Before he could shoot, an arrow was planted in the ogre’s chest, and Noah turned to the stranger, armed with a bow like none he had ever seen before. It was made of a material he couldn’t identify, forming web-like struts that gave it the shape of a compound bow. Two large monster talons extended from the ends like Karambit knives.
“More will be coming,” the stranger said. It was the voice of a woman.
“Captain,” said Noah, “if you have any tricks to make this ship move faster, now’s the time to use them.”
Gripping the steering wheel with his knobby hands, the captain shouted to his men. “Extend the oars! Put the slaves to work!”
Below deck, the slaves lined up on benches with their hands bound to long oars extending out of the ship’s sides. They began rowing with all their strength out of fear of getting beaten. Noah could hear shouts and roars from either side of the channel. Their enemies had the high ground.

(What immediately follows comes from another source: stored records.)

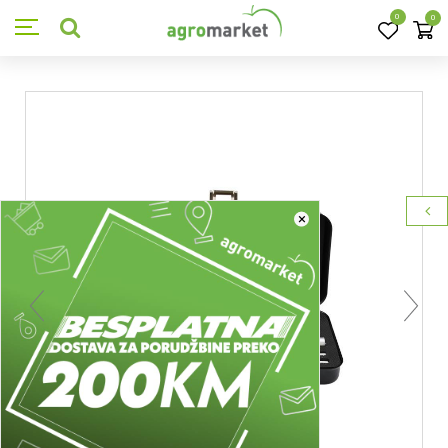
0
0
×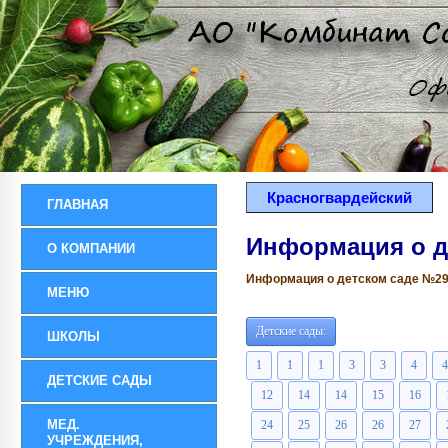
Красногвардейский
ГЛАВНАЯ
Информация о д
О КОМПАНИИ
Информация о детском саде №29 р
МЕНЮ
Детские сады:
ШКОЛЫ
1
1
1
3
3
4
4
ДЕТСКИЕ САДЫ
12
14
14
15
16
МЕД.
24
25
26
26
27
УЧРЕЖДЕНИЯ,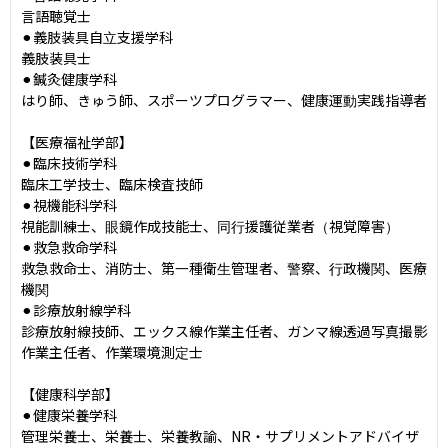
言語聴覚士

⚫︎義肢装具自立支援学科

義肢装具士

⚫︎鍼灸健康学科

はり師、きゅう師、スポーツプログラマー、健康運動実践指導者

【医療福祉学部】

⚫︎臨床技術学科

臨床工学技士、臨床検査技師

⚫︎視機能科学科

視能訓練士、眼鏡作成技能士、同行援護従業者（視覚障害）

⚫︎救急救命学科

救急救命士、消防士、第一種衛生管理者、警察、行政機関、医療
機関

⚫︎診療放射線学科

診療放射線技師、エックス線作業主任者、ガンマ線透過写真撮影
作業主任者、作業環境測定士

【健康科学部】

⚫︎健康栄養学科

管理栄養士、栄養士、栄養教諭、NR・サプリメントアドバイザ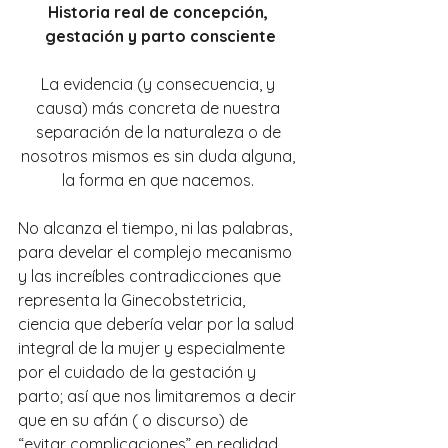
Historia real de concepción, 
gestación y parto consciente
La evidencia (y consecuencia, y 
causa) más concreta de nuestra 
separación de la naturaleza o de 
nosotros mismos es sin duda alguna, 
la forma en que nacemos. 
No alcanza el tiempo, ni las palabras, 
para develar el complejo mecanismo 
y las increíbles contradicciones que 
representa la Ginecobstetricia, 
ciencia que debería velar por la salud 
integral de la mujer y especialmente 
por el cuidado de la gestación y 
parto; así que nos limitaremos a decir 
que en su afán ( o discurso) de 
“evitar complicaciones” en realidad 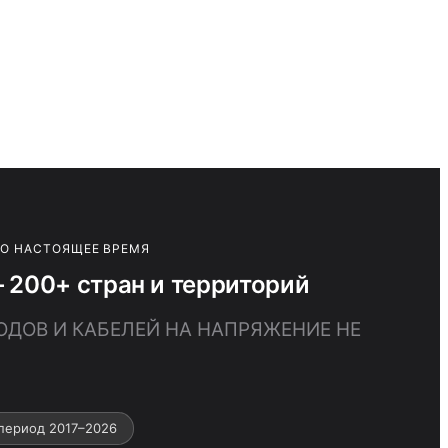
ПО НАСТОЯЩЕЕ ВРЕМЯ
200+ стран и территорий
ОДОВ И КАБЕЛЕЙ НА НАПРЯЖЕНИЕ НЕ
период 2017–2026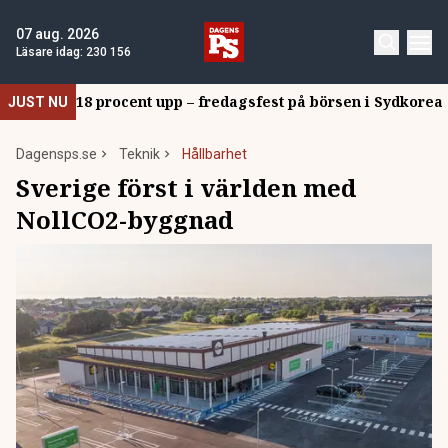
07 aug. 2026
Läsare idag:
230 156
18 procent upp – fredagsfest på börsen i Sydkorea
JUST NU
Dagensps.se
Teknik
Hållbarhet
Sverige först i världen med
NollCO2-byggnad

Noah turned to the young woman and conjured his bow from within his ring. “You take port, and I’ll take starboard. Steven, if any of them try to swim towards the ship, you deal with them. Can any among you use magic?”
“I can use offensive and defensive water magic at medium range,” said Jen.
“Then you, Pinot, and Jock will fight any that manage to get on board. Here they come.”
Alongside the channel, the ogres appeared, chasing after the ship with weapons taken from their victims, and arrows soon began to rain down. “Water Shield!” Jen cast, producing a blue magic circle. A protective dome of water formed over her head for her and her friends to hide under.
Noah and the woman moved across the ship’s deck with agile steps to keep from being targeted. Even with arrows falling, Noah’s curiosity made him glance at the woman whenever he could. Her movements were light and trained, similar to his, but she was doing it spontaneously; there was no communication between them, and neither was imitating the other. Interesting.
They countered with arrows of their own, the two only taking a moment to focus each shot. Her speed and accuracy proved her to be the superior archer. She was pulling arrows out of her rucksack and firing them with a speed he had never seen before.
Up above, the ogres were taking hits and retreating from the banks. Anything short of an instant kill failed to stop them, and they had no trouble keeping up with the ship. The captain kept the ship sailing down the direct middle of the channel, his one eye swerving back and forth between the narrowing sides. They were passing through the roots of a mountain, where the bedrock was exposed. When the land cracked open, the areas with more soil widened with time because of erosion, but the cliffs were closing in here.
Now in range, the ogres began throwing spears and stones, each impact damaging the ship. The captain ordered his men to go below deck, though Noah and the others had to fend off these predators. It became all the more difficult when some ogre’s lucky arrow struck Noah in the back of the leg.